(Page-level text extractions)
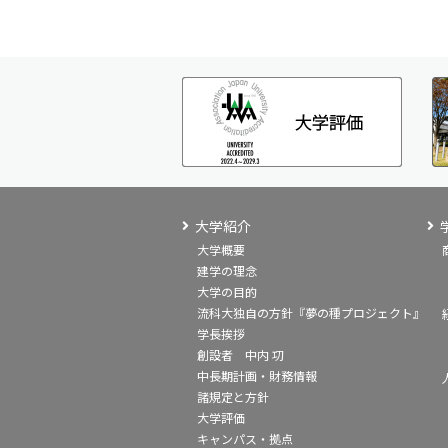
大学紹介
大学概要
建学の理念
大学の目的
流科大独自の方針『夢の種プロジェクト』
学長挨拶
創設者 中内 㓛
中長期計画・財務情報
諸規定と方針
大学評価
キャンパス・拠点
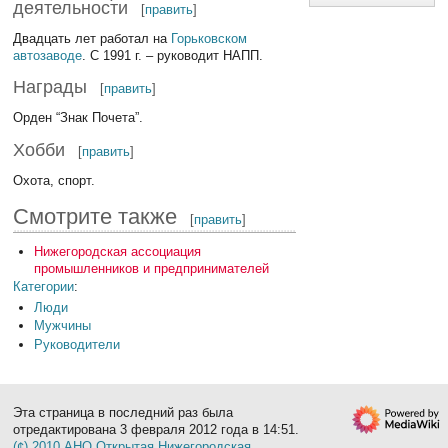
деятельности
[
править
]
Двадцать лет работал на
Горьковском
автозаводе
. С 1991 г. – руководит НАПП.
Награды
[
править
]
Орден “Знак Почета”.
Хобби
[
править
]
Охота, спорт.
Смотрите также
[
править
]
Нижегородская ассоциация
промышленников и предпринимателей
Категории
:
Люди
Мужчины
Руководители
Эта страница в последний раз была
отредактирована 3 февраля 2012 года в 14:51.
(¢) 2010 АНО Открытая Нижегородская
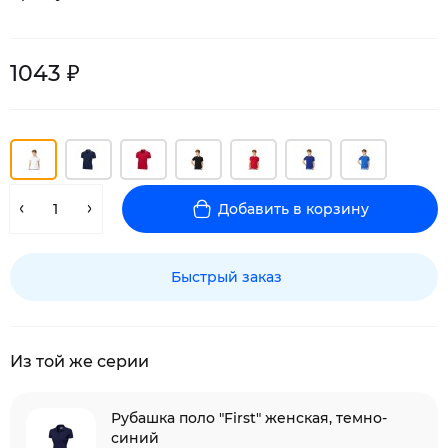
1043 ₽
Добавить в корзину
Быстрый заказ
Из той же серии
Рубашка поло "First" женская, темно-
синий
==
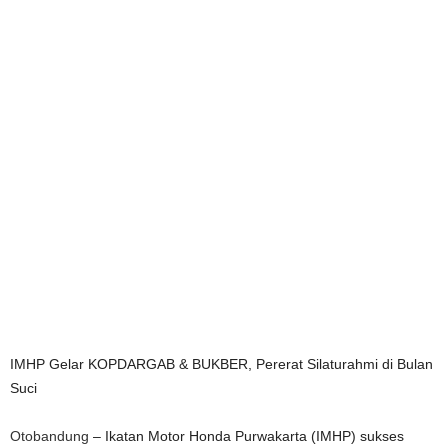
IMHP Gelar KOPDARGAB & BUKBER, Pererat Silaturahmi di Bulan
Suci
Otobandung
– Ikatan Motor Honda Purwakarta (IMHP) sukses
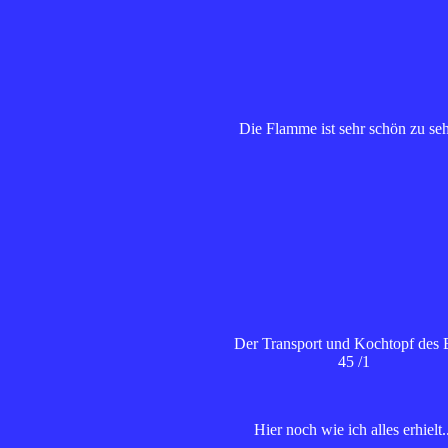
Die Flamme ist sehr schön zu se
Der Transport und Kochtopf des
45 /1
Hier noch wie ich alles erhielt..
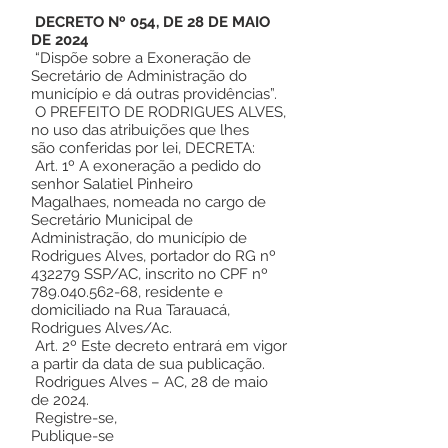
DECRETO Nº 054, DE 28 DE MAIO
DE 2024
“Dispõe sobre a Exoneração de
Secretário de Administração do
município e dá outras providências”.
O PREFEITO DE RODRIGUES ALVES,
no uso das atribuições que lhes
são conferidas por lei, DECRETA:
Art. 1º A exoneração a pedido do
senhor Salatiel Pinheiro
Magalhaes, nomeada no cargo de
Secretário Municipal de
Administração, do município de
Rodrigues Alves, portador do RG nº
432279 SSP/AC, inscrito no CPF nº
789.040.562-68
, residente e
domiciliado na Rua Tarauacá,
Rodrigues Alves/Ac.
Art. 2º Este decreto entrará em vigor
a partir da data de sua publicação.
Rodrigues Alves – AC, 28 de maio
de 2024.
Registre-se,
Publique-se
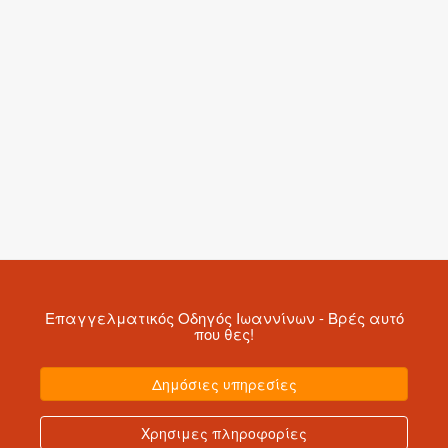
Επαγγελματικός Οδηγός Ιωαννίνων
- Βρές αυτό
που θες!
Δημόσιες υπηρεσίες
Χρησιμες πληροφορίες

(Job item):
Please find every line in the records above that holds the word "Administração" and copy it.

(Task output):
Secretário de Administração do
Administração, do município de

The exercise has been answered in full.